→ **INFORMATION GIVEN**:

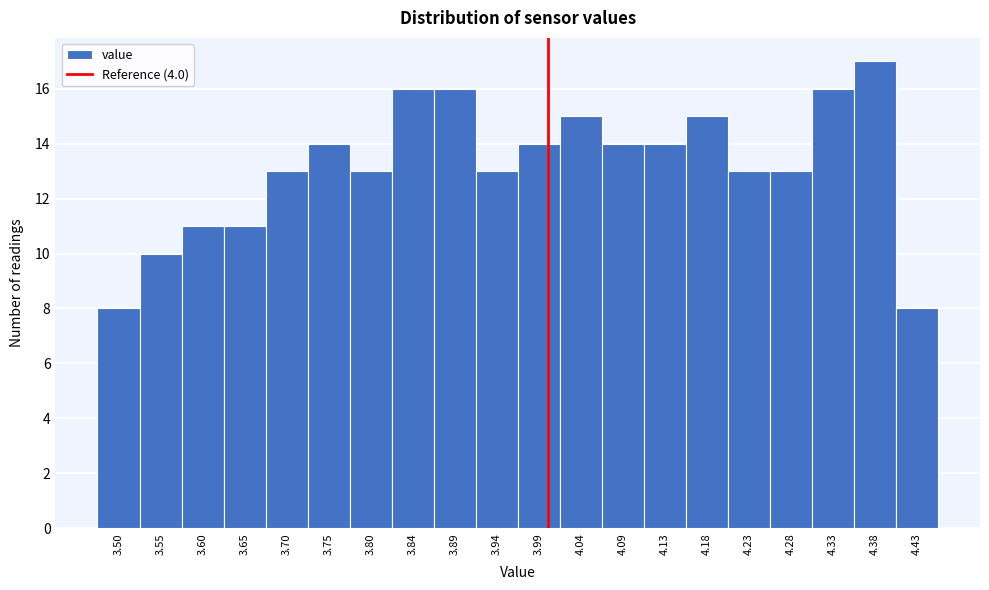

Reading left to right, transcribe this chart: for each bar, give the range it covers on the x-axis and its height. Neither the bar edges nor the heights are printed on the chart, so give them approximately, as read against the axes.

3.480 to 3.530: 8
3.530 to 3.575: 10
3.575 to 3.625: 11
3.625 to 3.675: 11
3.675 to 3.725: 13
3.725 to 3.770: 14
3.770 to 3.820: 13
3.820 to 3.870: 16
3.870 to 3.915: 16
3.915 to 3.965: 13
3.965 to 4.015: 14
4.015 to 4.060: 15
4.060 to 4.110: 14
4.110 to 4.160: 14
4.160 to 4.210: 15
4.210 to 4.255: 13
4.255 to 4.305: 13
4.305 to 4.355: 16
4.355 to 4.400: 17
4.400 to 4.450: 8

→ **ASSIGNMENT**: Retype everything from the line containing "3.480 to 3.530: 8" down to the line containing "4.160 to 4.210: 15", keeping both of those lines.

→ **PROBLEM SOLUTION**:
3.480 to 3.530: 8
3.530 to 3.575: 10
3.575 to 3.625: 11
3.625 to 3.675: 11
3.675 to 3.725: 13
3.725 to 3.770: 14
3.770 to 3.820: 13
3.820 to 3.870: 16
3.870 to 3.915: 16
3.915 to 3.965: 13
3.965 to 4.015: 14
4.015 to 4.060: 15
4.060 to 4.110: 14
4.110 to 4.160: 14
4.160 to 4.210: 15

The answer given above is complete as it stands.